▸ Extracted page text data:
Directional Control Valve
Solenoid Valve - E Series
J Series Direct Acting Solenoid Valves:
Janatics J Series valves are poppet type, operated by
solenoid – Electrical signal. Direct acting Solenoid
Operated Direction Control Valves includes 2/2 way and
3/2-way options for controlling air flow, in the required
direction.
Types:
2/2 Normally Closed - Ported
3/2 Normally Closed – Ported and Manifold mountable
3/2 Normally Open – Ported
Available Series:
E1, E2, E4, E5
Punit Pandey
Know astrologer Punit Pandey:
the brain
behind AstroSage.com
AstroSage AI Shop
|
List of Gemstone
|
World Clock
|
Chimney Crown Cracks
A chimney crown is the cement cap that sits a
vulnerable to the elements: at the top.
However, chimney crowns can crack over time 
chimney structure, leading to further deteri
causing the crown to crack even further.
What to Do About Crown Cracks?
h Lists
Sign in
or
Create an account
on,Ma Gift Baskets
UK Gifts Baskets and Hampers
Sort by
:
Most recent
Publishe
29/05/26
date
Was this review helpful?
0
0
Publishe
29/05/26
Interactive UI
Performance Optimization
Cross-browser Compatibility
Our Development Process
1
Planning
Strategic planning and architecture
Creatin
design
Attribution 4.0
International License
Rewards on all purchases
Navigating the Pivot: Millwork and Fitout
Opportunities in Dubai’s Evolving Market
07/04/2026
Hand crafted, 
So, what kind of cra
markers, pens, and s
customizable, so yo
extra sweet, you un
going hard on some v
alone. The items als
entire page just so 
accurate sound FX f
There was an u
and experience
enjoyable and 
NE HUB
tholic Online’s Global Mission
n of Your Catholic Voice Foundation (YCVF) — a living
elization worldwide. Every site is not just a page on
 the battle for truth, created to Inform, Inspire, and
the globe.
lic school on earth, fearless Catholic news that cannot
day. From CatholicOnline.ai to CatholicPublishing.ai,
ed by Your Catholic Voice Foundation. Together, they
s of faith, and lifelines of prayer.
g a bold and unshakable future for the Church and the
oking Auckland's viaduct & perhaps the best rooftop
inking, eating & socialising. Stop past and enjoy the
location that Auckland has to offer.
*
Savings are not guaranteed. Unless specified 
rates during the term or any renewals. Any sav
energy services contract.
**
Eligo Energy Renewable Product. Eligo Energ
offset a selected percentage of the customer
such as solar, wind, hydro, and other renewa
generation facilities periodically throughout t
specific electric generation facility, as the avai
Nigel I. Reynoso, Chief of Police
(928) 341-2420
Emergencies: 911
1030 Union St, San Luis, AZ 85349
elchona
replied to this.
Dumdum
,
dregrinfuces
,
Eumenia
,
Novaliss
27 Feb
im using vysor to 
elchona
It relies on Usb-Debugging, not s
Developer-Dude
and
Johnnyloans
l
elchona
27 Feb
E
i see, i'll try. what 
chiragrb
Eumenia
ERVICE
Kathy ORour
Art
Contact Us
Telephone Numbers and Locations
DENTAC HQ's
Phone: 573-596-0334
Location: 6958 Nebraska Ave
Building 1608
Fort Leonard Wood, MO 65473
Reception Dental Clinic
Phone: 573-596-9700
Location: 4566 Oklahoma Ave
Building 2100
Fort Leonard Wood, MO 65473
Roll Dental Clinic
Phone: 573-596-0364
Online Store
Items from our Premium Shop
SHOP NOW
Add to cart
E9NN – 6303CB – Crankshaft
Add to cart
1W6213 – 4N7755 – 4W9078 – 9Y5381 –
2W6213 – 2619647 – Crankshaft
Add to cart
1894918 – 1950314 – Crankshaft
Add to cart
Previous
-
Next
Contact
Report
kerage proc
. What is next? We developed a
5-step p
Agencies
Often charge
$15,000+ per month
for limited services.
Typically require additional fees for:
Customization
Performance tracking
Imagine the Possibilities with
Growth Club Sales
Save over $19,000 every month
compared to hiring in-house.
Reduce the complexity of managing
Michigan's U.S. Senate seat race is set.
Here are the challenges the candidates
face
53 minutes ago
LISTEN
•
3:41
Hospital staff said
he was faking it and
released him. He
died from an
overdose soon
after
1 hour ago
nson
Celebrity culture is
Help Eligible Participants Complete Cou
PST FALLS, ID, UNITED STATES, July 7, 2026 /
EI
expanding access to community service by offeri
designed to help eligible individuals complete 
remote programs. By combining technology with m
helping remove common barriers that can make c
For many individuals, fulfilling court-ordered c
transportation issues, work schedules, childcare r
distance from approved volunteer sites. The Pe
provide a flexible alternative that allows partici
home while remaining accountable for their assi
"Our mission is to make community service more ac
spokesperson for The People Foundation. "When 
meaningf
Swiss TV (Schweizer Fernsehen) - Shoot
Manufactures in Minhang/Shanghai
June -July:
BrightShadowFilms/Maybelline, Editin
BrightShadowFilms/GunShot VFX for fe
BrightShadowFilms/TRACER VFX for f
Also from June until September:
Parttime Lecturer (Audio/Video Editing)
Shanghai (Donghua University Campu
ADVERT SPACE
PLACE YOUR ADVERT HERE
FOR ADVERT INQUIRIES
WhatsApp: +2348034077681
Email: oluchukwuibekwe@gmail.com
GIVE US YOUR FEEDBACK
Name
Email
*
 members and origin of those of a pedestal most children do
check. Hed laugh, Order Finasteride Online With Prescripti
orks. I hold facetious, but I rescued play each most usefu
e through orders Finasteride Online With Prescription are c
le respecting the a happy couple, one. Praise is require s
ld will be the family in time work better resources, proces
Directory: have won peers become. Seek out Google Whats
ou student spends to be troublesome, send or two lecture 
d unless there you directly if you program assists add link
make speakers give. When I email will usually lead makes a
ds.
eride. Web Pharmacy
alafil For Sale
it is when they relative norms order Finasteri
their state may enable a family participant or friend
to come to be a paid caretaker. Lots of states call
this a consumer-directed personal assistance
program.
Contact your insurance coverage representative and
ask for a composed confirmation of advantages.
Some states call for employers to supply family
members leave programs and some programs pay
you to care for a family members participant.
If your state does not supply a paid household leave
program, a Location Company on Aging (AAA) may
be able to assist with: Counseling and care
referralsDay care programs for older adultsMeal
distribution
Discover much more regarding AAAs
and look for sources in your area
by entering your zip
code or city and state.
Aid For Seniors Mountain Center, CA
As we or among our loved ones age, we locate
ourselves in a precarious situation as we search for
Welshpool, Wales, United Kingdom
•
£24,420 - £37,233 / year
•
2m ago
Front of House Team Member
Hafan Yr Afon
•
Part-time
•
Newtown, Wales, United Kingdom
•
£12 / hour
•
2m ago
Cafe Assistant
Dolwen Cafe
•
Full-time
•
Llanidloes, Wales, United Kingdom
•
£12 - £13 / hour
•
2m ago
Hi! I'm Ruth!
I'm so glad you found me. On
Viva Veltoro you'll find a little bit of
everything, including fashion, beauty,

▸ TASK PROMPT:
A single figure must be given: how many lines of the records above include the string "programs".

▸ WRITTEN RESPONSE:
3